• Exercise goal
Put each line of the records into a JSON list of strings, one string per line and with blank lines left out, beginning at the line containing "Nuevo halving de bitcoin, ¿qué significa para" and ending at the line containing "abril 26, 2024", both included.

[[ Given information, beginning ]]

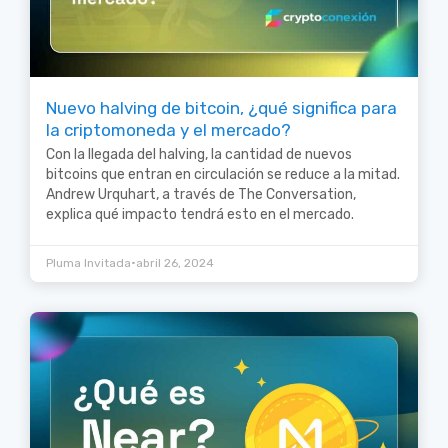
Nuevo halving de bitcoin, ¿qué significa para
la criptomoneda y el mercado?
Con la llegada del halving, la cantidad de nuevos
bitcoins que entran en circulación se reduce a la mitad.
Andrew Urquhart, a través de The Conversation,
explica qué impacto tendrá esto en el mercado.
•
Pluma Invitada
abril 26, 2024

[[ Given information, end ]]
[[ Given information, beginning ]]

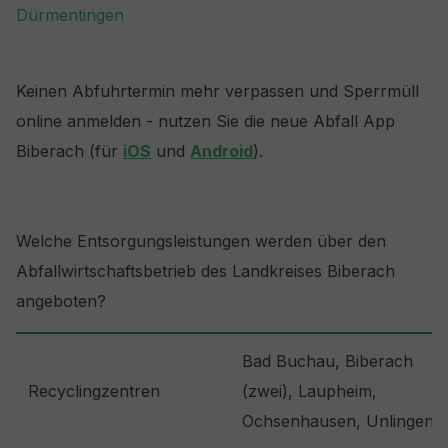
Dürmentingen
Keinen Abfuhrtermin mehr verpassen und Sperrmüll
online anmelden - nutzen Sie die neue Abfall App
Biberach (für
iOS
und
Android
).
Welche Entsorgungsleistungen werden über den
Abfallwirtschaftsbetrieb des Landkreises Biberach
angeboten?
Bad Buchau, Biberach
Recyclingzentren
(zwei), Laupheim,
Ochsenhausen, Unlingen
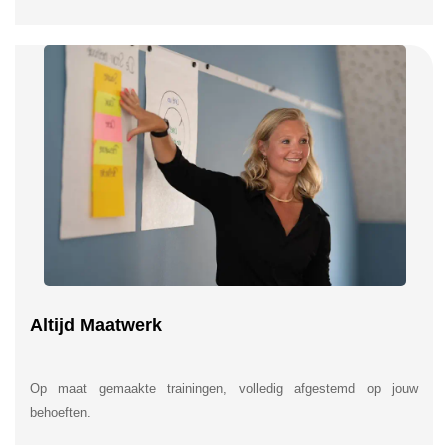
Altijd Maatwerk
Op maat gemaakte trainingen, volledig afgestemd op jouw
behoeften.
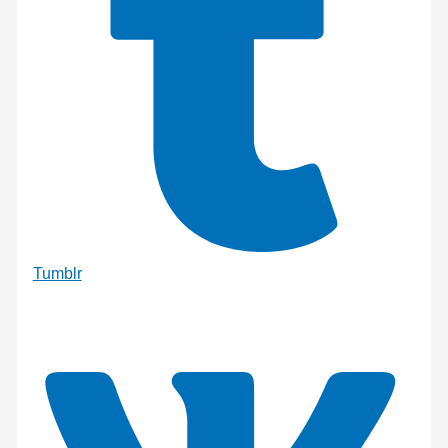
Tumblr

[[ Given information, end ]]
[[ Given information, beginning ]]

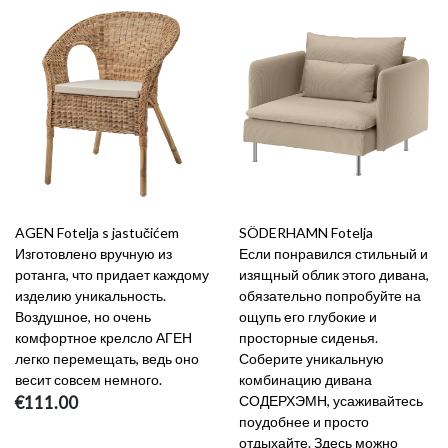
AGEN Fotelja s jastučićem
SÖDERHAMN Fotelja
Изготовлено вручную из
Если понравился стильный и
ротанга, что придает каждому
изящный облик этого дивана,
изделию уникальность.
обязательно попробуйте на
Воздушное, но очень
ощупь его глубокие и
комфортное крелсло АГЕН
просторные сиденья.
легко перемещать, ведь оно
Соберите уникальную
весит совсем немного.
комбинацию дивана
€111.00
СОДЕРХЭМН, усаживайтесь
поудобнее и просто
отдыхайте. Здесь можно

[[ Given information, end ]]

• The answer
[
  "Nuevo halving de bitcoin, ¿qué significa para",
  "la criptomoneda y el mercado?",
  "Con la llegada del halving, la cantidad de nuevos",
  "bitcoins que entran en circulación se reduce a la mitad.",
  "Andrew Urquhart, a través de The Conversation,",
  "explica qué impacto tendrá esto en el mercado.",
  "•",
  "Pluma Invitada",
  "abril 26, 2024"
]